サルスベリ出荷最盛期 「発色最高」、1万鉢 四日市

【出荷されるサルスベリ=四日市市八王子町の吉川園芸ハウスで】

【四日市】市内で唯一、 夏を代表する花サルスベリの栽培、出荷をしている四日市市八王子町の「吉川園芸」(吉川義明代表)で、出荷が最盛期を迎え、愛知県を中心に全国各地への出荷作業に追われている。七月下旬ごろまでに、約1万鉢を出荷する。

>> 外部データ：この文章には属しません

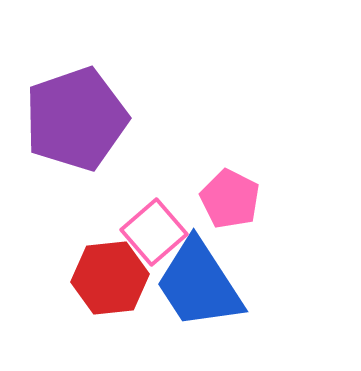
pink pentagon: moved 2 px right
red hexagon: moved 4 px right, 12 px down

四棟計900平方メートルのハウスには、淡いピンクや紫、赤、白などの縮れた花弁と丸いつぼみをたわわに付けた鉢が並び、吉川さん(77)と妻あや子さん(70)、従業員らが分担して、開花し始めたものから一鉢ずつ剪定(せんてい)していた。

サルスベリ(百日紅)は、ミソハギ科の耐寒性落葉高木で、中国南部が原産。欧州で改良された、種から栽培する一才物の矮性(わいせい)種を入手した吉川さんが、室内品種としてぼかしやピンクに白のフリンジ入りなど独自に交配、改良を重ね「夏の日の想(おも)い」と名付けて栽培を続けている。

吉川さんは「天候不順でつぼみの付きが十日ほど遅れたが、発色は最高です」と話していた。